What is needed —
Could the data below please be reproduced word for word, without the pictures?

Records from a data collection
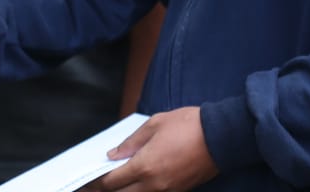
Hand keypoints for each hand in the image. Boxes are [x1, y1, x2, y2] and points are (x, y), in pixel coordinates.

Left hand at [85, 108, 218, 191]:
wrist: (221, 136)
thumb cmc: (189, 126)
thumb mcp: (154, 124)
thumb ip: (131, 142)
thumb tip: (114, 155)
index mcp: (145, 166)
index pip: (113, 182)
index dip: (97, 182)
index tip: (88, 180)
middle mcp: (154, 184)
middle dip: (107, 191)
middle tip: (95, 186)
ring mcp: (168, 191)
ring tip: (115, 184)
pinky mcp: (179, 191)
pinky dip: (141, 191)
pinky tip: (136, 182)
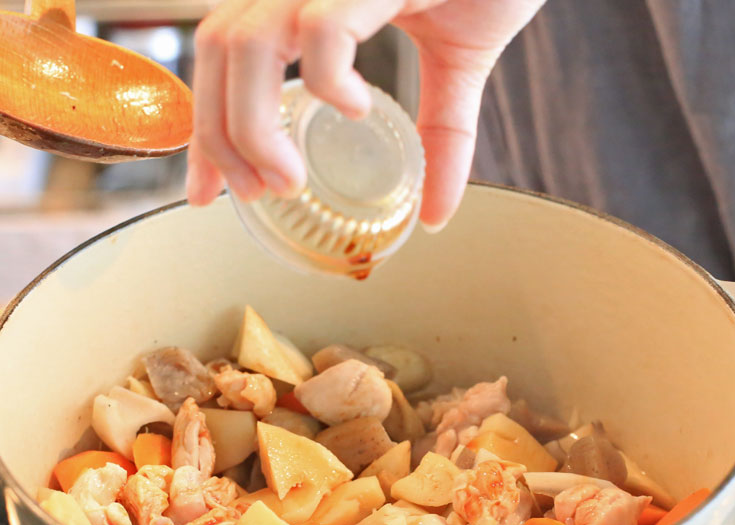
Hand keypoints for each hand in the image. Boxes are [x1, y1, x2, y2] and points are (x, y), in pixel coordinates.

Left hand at [187, 0, 545, 229]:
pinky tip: (355, 107)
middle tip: (251, 194)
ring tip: (287, 179)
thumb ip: (441, 136)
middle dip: (219, 137)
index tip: (209, 187)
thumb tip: (437, 214)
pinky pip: (322, 30)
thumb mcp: (458, 65)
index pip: (224, 49)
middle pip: (216, 49)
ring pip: (248, 45)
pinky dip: (329, 82)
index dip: (206, 121)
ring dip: (253, 130)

Exercise output —
Hand keypoints for each hand in the image. Boxes are [x1, y1, x2, y2] and points are (x, y), in pixel coordinates.

Left hand at [85, 108, 218, 191]:
wrist: (221, 136)
thumb cmc: (189, 126)
thumb mcp: (154, 124)
thumb ip: (131, 142)
thumb tip: (114, 155)
index mcp: (145, 166)
index pip: (113, 182)
index dip: (97, 182)
index tip: (88, 180)
middle mcp: (154, 184)
middle dip: (107, 191)
middle tip: (95, 186)
ring mcp: (168, 191)
ring tip: (115, 184)
pinky mcp: (179, 191)
pinky dip: (141, 191)
pinky tip: (136, 182)
Hand keypoints for each hand in the image. Boxes are [x1, y1, x2, y2] and points are (x, y), in pixel coordinates.

Left hand at [187, 0, 545, 229]:
pinky tip: (355, 107)
middle tip: (251, 194)
ring tip: (287, 179)
thumb ip: (441, 136)
middle dip: (219, 137)
index tip: (209, 187)
thumb tip: (437, 214)
pinky pip: (322, 30)
thumb mcp: (458, 65)
index pip: (224, 49)
middle pip: (216, 49)
ring pip: (248, 45)
pinky dip: (329, 82)
index dip: (206, 121)
ring dip: (253, 130)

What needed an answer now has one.